You want a definitive example of this? Digital downloads. This was going to be long tail Nirvana… everyone could find their audience, make a living and keep music alive and well. Instead, the flipside has been true. Major labels retained their power, small bands are drowning in the swamps of competitions and very few people are making money.
It’s a very telling demonstration of how methods are often as good as the conditions they thrive in. What worked for artists in the 80’s will not work now. As for what does work now, well it seems mainly to be money. Money and a good dose of old fashioned hard work with a liberal basting of luck.
None the less, there are some very definite things that all top music stars seem to have in common.
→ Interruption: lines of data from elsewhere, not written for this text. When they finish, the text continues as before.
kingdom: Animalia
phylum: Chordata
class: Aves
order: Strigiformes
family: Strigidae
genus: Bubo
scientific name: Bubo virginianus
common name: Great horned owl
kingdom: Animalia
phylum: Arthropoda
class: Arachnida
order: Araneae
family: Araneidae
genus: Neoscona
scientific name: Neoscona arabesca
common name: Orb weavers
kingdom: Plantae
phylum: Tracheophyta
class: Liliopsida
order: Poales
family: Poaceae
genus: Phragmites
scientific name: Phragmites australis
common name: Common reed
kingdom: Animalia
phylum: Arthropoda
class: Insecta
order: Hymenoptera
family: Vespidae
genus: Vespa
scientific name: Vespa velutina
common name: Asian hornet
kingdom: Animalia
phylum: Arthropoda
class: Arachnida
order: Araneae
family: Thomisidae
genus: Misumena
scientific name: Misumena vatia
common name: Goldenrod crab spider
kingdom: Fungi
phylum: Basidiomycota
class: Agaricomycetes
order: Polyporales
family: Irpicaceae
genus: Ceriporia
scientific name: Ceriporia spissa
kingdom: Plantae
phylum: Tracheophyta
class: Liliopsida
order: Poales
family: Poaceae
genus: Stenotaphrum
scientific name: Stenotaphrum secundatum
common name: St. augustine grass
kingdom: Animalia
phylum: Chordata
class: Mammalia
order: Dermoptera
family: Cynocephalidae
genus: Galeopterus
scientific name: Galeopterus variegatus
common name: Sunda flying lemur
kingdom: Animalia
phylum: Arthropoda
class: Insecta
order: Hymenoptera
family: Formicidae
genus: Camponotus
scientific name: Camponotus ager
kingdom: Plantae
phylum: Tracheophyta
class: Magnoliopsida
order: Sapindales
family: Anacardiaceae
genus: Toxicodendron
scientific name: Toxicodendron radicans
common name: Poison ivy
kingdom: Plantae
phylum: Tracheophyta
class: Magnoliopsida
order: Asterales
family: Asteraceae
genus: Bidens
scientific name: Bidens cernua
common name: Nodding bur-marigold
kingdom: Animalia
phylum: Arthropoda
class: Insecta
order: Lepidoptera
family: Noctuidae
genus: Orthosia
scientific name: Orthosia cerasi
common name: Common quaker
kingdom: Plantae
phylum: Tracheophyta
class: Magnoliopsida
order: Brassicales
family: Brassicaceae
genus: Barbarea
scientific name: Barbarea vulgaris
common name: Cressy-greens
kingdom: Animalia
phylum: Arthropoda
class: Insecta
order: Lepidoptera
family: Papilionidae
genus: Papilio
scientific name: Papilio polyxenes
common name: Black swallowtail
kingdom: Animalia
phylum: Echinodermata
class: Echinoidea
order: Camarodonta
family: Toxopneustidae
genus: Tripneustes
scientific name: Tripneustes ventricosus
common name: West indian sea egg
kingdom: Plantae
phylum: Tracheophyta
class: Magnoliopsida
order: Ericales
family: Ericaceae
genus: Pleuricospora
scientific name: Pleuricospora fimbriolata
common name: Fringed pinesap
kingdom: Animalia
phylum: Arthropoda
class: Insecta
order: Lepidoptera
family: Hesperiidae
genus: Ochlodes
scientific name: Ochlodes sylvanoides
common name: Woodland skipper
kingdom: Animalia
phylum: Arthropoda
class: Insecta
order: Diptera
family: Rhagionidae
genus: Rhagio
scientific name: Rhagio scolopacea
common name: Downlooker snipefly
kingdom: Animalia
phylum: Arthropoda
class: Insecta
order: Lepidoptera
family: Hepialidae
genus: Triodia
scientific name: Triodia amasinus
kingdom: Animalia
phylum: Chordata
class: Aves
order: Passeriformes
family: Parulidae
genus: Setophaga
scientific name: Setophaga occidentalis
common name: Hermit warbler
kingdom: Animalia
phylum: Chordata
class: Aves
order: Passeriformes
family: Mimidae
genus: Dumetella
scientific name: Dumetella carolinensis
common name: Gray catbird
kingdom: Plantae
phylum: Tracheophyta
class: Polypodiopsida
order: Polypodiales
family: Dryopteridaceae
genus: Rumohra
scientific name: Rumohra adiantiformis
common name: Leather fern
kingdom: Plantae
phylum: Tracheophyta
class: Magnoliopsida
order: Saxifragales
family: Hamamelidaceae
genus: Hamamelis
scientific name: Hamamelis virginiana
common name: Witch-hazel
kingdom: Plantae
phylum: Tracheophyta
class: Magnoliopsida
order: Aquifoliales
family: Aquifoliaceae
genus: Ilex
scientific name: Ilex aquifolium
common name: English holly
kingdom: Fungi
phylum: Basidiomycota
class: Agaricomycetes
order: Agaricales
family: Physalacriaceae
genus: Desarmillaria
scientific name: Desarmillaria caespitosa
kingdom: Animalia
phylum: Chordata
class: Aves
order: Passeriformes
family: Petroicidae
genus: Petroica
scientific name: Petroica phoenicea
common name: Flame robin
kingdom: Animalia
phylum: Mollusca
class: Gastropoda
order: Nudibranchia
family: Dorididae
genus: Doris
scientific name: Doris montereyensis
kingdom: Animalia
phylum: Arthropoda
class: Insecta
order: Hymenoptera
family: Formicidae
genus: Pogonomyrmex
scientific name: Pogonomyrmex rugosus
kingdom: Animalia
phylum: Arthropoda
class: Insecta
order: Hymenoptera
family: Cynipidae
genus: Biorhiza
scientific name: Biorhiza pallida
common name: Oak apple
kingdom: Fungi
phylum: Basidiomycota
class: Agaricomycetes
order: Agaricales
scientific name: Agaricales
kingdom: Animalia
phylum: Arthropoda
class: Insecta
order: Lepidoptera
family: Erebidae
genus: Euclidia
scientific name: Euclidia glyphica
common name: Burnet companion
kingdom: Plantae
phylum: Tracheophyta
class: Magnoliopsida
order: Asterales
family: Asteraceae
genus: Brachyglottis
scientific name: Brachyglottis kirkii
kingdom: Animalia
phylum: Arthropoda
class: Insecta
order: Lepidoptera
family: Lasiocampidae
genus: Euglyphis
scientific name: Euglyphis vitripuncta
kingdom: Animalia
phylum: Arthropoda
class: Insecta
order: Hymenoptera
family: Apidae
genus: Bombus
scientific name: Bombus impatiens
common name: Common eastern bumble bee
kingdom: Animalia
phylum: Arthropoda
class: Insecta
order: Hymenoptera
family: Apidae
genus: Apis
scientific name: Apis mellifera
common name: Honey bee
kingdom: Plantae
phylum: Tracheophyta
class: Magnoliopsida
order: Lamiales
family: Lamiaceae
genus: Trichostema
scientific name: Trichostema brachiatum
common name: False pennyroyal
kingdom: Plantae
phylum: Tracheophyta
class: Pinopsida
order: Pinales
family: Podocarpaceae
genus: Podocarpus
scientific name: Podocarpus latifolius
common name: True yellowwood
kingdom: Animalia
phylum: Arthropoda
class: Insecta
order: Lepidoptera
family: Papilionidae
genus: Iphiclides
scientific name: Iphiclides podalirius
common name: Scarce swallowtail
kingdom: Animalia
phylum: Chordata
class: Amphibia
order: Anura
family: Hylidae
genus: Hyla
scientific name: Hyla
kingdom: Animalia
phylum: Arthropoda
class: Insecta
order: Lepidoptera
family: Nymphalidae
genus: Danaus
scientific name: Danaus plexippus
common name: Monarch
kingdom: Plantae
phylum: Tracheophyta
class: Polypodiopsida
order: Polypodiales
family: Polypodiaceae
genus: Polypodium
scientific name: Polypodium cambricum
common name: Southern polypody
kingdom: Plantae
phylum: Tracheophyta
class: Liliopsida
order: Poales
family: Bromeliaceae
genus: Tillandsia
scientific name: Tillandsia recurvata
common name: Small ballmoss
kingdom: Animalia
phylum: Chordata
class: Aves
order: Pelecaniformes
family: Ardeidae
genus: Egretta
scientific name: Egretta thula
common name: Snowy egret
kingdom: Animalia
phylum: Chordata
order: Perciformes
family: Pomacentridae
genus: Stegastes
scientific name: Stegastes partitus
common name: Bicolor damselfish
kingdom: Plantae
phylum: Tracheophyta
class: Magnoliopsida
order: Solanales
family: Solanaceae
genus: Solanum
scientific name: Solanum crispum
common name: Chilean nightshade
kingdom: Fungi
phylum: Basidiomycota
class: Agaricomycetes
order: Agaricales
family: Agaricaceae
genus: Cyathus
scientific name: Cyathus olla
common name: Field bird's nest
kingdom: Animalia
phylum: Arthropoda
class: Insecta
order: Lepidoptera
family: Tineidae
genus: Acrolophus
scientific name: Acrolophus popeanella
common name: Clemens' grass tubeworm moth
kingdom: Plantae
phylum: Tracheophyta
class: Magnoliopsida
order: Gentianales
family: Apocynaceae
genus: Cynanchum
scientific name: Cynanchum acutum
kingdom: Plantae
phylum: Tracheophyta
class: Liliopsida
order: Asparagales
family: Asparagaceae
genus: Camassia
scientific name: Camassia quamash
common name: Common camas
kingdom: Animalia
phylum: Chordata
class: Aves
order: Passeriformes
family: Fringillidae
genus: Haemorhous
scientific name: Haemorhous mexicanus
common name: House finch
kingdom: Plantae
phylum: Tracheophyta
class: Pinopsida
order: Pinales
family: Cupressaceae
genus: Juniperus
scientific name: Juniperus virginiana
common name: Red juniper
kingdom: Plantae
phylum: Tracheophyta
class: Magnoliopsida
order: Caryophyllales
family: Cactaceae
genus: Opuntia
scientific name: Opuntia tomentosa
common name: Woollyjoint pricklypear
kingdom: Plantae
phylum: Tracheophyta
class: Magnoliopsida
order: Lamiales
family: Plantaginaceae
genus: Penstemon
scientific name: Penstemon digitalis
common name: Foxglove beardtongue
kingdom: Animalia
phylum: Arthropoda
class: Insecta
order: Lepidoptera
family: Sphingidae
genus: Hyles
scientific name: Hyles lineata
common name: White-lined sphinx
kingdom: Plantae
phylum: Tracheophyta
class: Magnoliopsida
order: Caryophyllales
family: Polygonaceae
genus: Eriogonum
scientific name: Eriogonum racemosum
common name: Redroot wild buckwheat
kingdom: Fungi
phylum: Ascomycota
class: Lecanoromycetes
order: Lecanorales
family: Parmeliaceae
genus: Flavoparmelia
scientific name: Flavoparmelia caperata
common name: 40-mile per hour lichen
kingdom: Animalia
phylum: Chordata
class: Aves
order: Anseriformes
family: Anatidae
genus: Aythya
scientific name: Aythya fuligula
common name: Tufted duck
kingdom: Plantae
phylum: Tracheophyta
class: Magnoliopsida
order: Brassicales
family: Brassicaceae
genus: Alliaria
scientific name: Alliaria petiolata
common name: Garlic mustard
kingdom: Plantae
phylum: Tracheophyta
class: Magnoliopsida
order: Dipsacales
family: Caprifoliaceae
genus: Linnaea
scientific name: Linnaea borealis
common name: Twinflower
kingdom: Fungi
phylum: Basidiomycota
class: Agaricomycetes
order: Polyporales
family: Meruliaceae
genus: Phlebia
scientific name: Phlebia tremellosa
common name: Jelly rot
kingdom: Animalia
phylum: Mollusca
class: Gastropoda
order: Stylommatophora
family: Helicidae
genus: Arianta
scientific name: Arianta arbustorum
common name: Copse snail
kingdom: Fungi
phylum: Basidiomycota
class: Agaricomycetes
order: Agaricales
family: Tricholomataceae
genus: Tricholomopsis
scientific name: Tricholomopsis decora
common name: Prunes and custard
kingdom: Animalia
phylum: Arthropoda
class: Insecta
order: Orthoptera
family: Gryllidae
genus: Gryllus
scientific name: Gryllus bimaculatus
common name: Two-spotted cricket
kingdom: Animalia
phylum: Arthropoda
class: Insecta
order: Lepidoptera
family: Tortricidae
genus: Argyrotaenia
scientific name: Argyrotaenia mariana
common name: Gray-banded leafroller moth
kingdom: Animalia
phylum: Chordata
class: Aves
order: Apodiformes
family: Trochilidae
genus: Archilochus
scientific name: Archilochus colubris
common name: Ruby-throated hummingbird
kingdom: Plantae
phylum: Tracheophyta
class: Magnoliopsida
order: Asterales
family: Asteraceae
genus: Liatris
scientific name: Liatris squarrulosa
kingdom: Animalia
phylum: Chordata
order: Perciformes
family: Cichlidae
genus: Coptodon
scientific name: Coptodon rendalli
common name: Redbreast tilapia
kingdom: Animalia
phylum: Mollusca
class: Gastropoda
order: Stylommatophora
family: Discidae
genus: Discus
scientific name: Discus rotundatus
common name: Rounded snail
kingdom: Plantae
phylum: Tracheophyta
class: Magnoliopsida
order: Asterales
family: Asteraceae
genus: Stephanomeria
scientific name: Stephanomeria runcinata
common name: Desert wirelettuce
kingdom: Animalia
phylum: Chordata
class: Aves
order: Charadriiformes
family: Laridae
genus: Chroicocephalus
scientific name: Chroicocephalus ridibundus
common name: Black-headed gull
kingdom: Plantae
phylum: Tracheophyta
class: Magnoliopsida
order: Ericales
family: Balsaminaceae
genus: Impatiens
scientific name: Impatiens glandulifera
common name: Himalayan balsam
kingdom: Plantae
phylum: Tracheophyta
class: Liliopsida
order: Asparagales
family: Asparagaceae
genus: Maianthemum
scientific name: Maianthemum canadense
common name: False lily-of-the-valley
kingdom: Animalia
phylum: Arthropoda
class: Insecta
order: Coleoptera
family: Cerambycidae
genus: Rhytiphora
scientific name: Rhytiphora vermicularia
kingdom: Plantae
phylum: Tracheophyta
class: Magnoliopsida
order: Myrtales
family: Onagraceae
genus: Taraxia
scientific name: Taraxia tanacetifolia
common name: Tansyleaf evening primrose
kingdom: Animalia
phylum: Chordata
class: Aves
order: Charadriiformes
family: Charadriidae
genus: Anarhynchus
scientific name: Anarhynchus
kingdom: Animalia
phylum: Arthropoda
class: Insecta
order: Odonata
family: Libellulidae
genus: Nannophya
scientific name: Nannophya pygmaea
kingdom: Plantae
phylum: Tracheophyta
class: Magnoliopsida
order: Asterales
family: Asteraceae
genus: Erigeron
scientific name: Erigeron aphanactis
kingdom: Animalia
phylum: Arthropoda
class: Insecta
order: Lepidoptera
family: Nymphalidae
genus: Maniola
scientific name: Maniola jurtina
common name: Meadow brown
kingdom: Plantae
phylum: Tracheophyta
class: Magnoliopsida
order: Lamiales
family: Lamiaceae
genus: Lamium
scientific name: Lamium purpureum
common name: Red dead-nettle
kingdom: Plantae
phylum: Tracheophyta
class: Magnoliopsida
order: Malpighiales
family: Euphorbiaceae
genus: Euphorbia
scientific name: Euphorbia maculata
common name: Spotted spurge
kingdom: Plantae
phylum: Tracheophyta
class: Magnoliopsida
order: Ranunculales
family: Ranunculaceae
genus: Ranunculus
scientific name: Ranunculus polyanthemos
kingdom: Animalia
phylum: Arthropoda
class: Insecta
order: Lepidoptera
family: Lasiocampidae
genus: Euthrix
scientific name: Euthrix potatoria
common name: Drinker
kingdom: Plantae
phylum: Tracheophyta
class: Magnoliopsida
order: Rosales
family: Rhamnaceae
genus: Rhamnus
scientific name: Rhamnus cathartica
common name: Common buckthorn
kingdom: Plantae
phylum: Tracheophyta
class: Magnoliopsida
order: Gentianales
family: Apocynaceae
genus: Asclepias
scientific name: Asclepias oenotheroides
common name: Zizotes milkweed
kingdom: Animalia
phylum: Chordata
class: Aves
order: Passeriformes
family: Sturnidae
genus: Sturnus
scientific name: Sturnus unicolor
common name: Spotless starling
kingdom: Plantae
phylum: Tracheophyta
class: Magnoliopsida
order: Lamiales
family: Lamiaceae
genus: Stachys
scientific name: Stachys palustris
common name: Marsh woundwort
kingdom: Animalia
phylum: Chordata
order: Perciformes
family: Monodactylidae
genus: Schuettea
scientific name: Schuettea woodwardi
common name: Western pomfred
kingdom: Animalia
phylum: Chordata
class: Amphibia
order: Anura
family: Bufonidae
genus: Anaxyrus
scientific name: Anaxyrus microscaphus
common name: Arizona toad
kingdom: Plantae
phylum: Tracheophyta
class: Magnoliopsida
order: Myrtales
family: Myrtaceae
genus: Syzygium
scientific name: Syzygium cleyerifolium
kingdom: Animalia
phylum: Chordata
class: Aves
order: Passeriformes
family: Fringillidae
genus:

Things that many aspiring music stars choose to ignore.
* They all work very hard
* They are all very business savvy, or they employ someone who is
* They work to extend or expand their skills set
* They don’t have a plan B
What’s all the more astounding about these 4 points apart from them being ignored by 99% of aspiring musicians, is that they are exactly the same 4 points that will take you a long way down the road to success in ANY career.
The myths of music, it seems, are so deeply embedded that most people prefer to believe that, somehow, someone very important will discover them, exactly where they are, doing exactly what they are doing now, and make them a star. I am not sure if it is how deluded this is that annoys me so much, or how passive it is.
These are very often the self-same people who say they do not believe in magic or coincidence. But magic is what it will take for them to have a career in music. And again, substitute the word music for any other career you can think of and you will find a large body of people essentially believing in magic as their primary career advancement tool.
I know now why I did not succeed as a musician: I didn’t practice enough. I didn’t learn enough, I didn’t play enough. I put in my two band practices a week and I believed in the dream. I certainly didn’t put in the work I have subsequently seen really successful artists put in. I started playing guitar in 1987. That means, by next year, I have theoretically been playing the instrument for 30 years. I don’t really want to think about how technically good I could be now if I just played for 1 hour, Monday to Friday, every week for those 30 years.
But I didn’t want to. It seemed like too much hard work, so I did something else. And that is my sole defence: I went on to do something else. I didn’t keep on believing and hoping while doing nothing new.
Sometimes it’s really important to remember that focusing on what you want and acting on it is the best recipe for success. Get practiced, get better, get connected. No other recipes for success work unless you do.